Association Health Plans in Limbo Years After Trump Rule Voided – Bloomberg Law
The Biden administration is under pressure to take action on association health plans, which have been mired in regulatory uncertainty since a federal court voided a Trump-era regulation three years ago.
The plans allow small businesses to band together and offer health insurance as a large group. The Trump administration eased requirements for the plans with a rule that the U.S. District Court for the District of Columbia struck down in 2019.
The Trump administration appealed the decision to the U.S. Court of Appeals for the D.C. Circuit, where the case has stalled as the Biden administration continues to review it.
The lack of legal certainty around the plans creates confusion for consumers, businesses, and people trying to sell them. There are also regulatory and enforcement gaps between the federal government and the states, which have passed their own rules for the plans.
A coalition of trade groups who support association health plans want certainty, either from the court or from states passing laws allowing these plans, said Christopher Condeluci, a health-care attorney who helped write portions of the Affordable Care Act as counsel for the Senate Finance Committee.

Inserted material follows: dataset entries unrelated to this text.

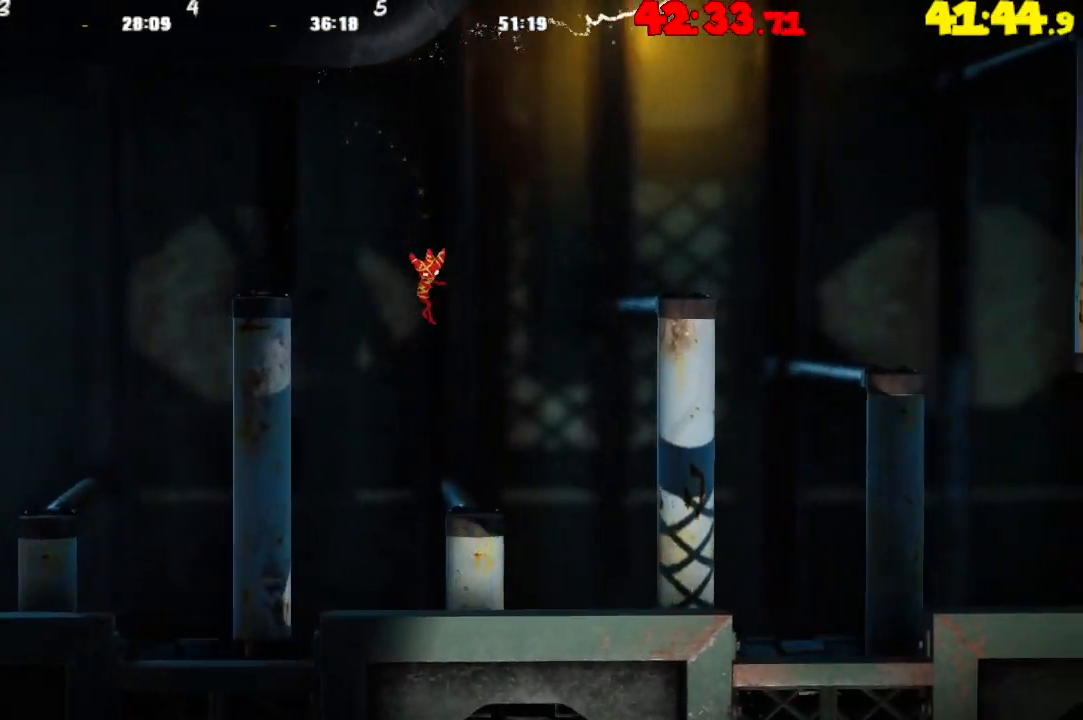
{"buttons": [], "left_stick": "center", "right_stick": "center", "events": [[233, "left_stick", "right"], [417, "left_stick", "center"]]}
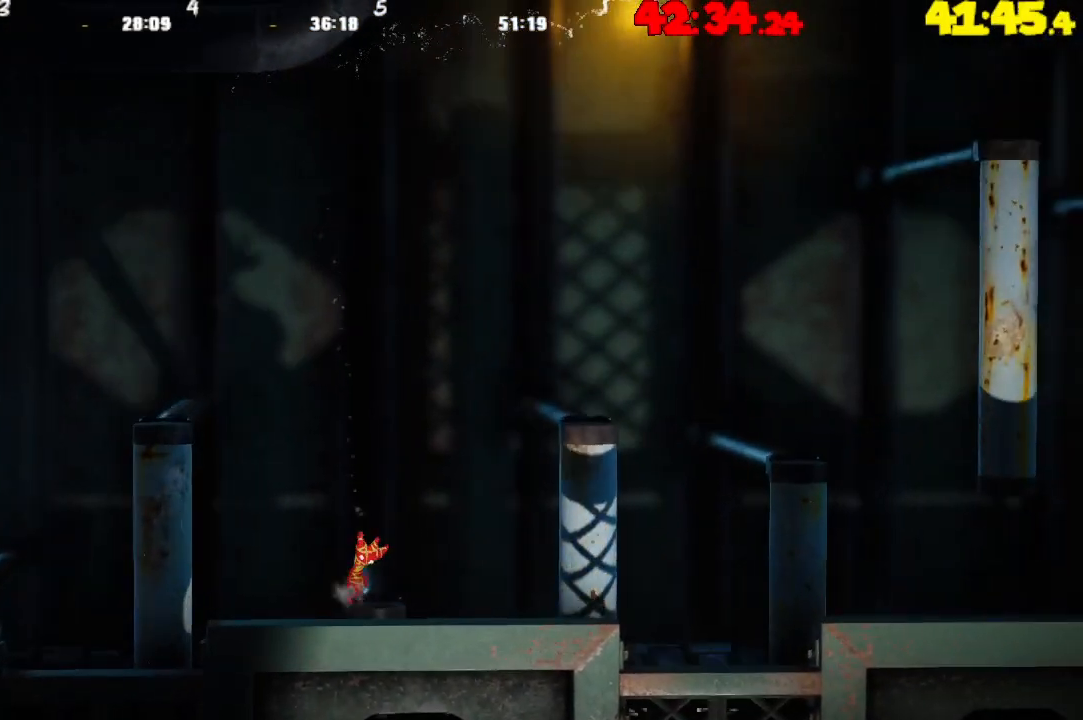
{"buttons": ["CROSS"], "left_stick": "right", "right_stick": "center", "events": [[33, "left_stick", "right"], [217, "CROSS", "down"]]}
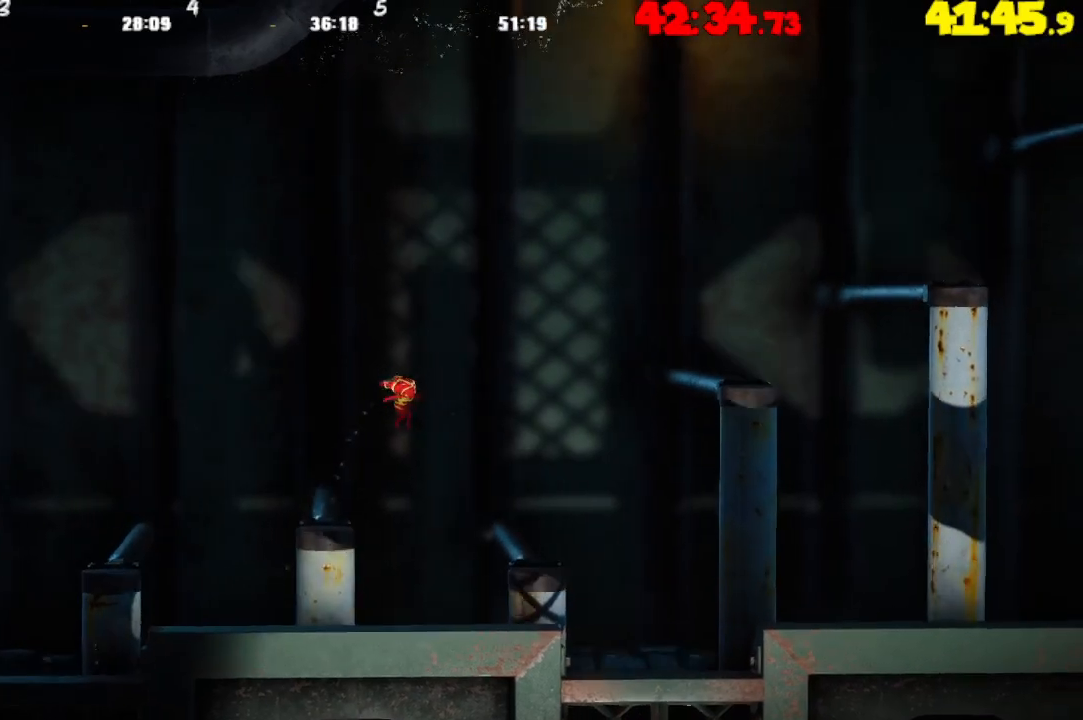
{"buttons": [], "left_stick": "center", "right_stick": "center", "events": [[150, "CROSS", "up"], [400, "left_stick", "center"]]}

Advocates of association health plans want to see the Biden administration “provide some sort of certainty or have the circuit court issue a ruling that provides” certainty to allow for these plans, Condeluci said. The advocates want to see the administration allow flexibility for these types of plans but still ensure they provide comprehensive coverage.
AHPs formed prior to the Trump administration’s regulation had to have members share a common interest, create the association for purposes other than providing health insurance, and have one or more employees in addition to the business owner to be treated as a group health plan under the Employee Retirement Income Security Act. The Trump rule relaxed the provisions around the purpose of the association and the employee requirements, among other measures.
Unclear Enforcement
The judge’s decision prevented the formation of new self-insured AHPs, but it didn’t address what happens to those already in existence, and what kind of enforcement actions states or the federal government can take against them. Any AHPs offering health coverage to individuals or small employers can’t qualify as ERISA plans and are thus subject to the ACA’s consumer protections, such as coverage of pre-existing conditions and essential health benefits.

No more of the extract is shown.